--- What to work on ---
All lines of the records below that contain the word "right" must be listed.
Supplied records START
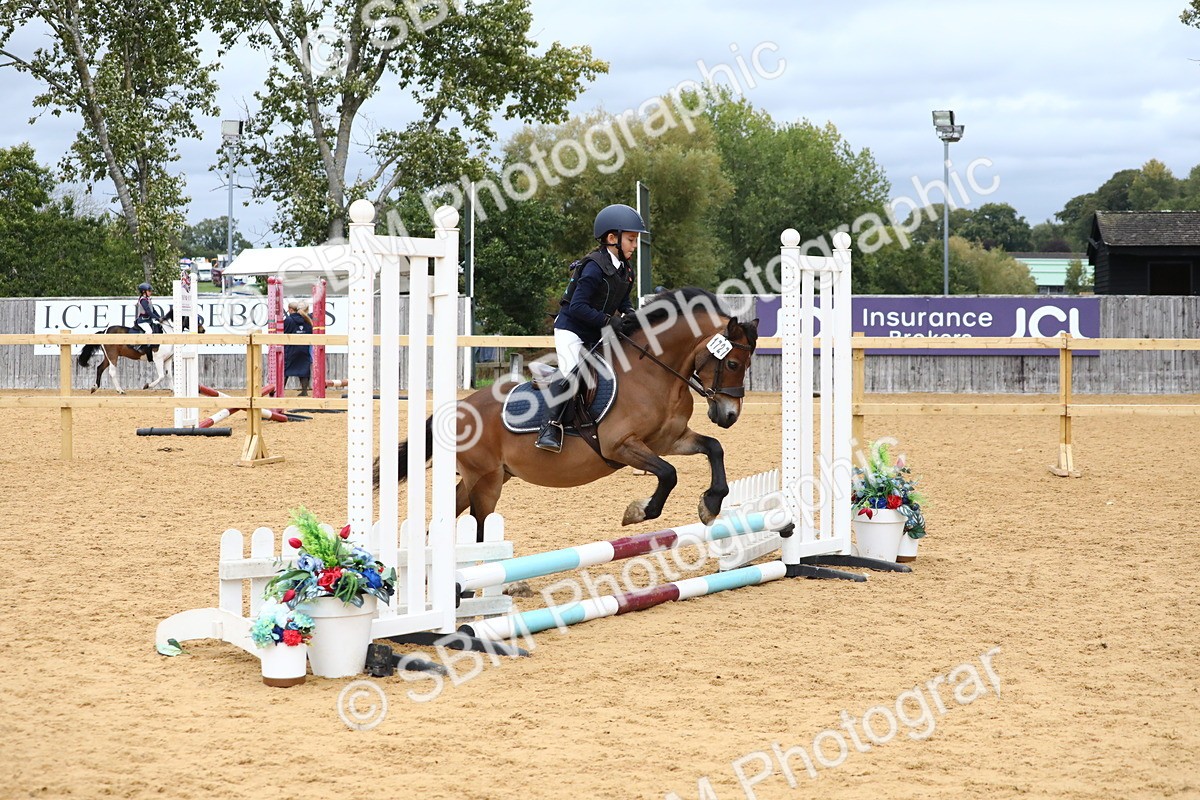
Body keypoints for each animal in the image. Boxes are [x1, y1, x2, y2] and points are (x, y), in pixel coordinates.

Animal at [380, 287, 759, 537]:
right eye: (733, 363)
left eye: (746, 365)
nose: (729, 415)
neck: (655, 372)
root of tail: (458, 409)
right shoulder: (620, 446)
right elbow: (668, 474)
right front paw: (637, 513)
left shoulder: (669, 439)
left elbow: (714, 448)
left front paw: (710, 505)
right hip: (486, 482)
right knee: (478, 527)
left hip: (492, 476)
Supplied records END
--- Reply to the exercise ---
right eye: (733, 363)
right shoulder: (620, 446)
right elbow: (668, 474)
right front paw: (637, 513)
right hip: (486, 482)
right knee: (478, 527)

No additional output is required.